We searched the Cochrane Schizophrenia Group Trials Register (April 2007) which is based on regular searches of BIOSIS, CENTRAL CINAHL, EMBASE, MEDLINE and PsycINFO.
We included all randomised trials comparing oral zotepine with oral forms of amisulpride, aripiprazole, clozapine, olanzapine, risperidone, sertindole or ziprasidone in people with schizophrenia or schizophrenia-like psychoses.
Data collection and analysis
We extracted data independently. For dichotomous data we calculated relative risks (RR) and their 95% confidence intervals (CI) on an intention-to-treat basis based on a random effects model. We calculated numbers needed to treat/harm (NNT/NNH) where appropriate. For continuous data, we calculated weighted mean differences (MD) again based on a random effects model.
The review currently includes data from two short term, ill reported trials (total n=109). Both studies compared zotepine with clozapine. 34% of people left early but there was no significant difference between groups. Zotepine was less effective than clozapine (no clinically significant response: n=59, 1 RCT, RR 8.23 CI 1.14 to 59.17, NNH 3 CI 2 to 8; average score (BPRS total) at endpoint (n=59, 1 RCT, MD 6.00 CI 2.17 to 9.83). Zotepine induced more movement disorders than clozapine (use of antiparkinson medication: n=59, 1 RCT, RR 18.75 CI 1.17 to 301.08, NNH 3 CI 2 to 5) and higher prolactin levels (n=59, 1 RCT, MD 33.40 CI 14.87 to 51.93). Data on important other outcomes such as other adverse events, service use or satisfaction with care were not available.

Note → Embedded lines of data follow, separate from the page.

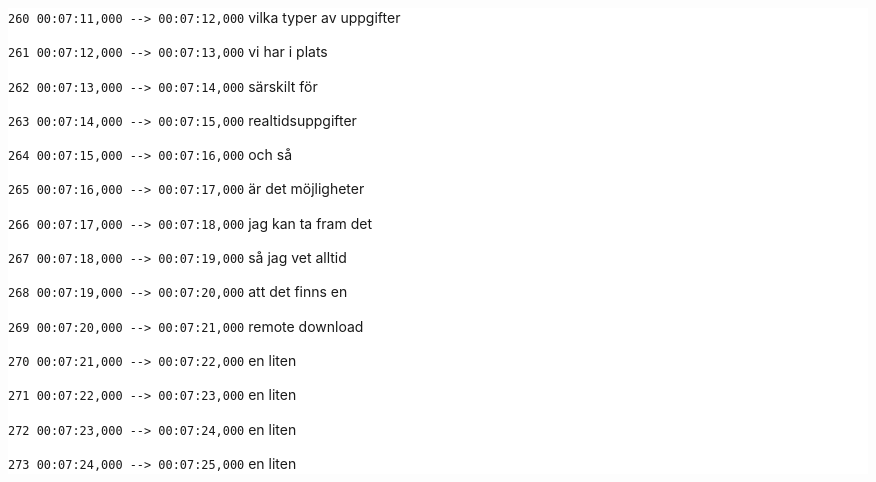 

`260 00:07:11,000 --> 00:07:12,000`
vilka typer av uppgifter



`261 00:07:12,000 --> 00:07:13,000`
vi har i plats



`262 00:07:13,000 --> 00:07:14,000`
särskilt för



`263 00:07:14,000 --> 00:07:15,000`
realtidsuppgifter



`264 00:07:15,000 --> 00:07:16,000`
och så



`265 00:07:16,000 --> 00:07:17,000`
är det möjligheter



`266 00:07:17,000 --> 00:07:18,000`
jag kan ta fram det



`267 00:07:18,000 --> 00:07:19,000`
så jag vet alltid



`268 00:07:19,000 --> 00:07:20,000`
att det finns en



`269 00:07:20,000 --> 00:07:21,000`
remote download



`270 00:07:21,000 --> 00:07:22,000`
en liten



`271 00:07:22,000 --> 00:07:23,000`
en liten



`272 00:07:23,000 --> 00:07:24,000`
en liten



`273 00:07:24,000 --> 00:07:25,000`
en liten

Zotepine may be less effective than clozapine and associated with more movement disorders and higher prolactin levels, but the evidence base is too small and prone to bias, making any practical recommendations impossible. There is no randomised evidence on the effects of zotepine compared to second generation antipsychotic drugs other than clozapine. More studies are possible to justify.
Plain language summary
Zotepine versus other atypical antipsychotic drugs for schizophrenia
This review compares the effects of zotepine to other second generation antipsychotic drugs. Two small, ill reported studies suggested that zotepine is less efficacious and more prone to movement disorders than clozapine, but the evidence base is too limited to allow for any firm conclusions.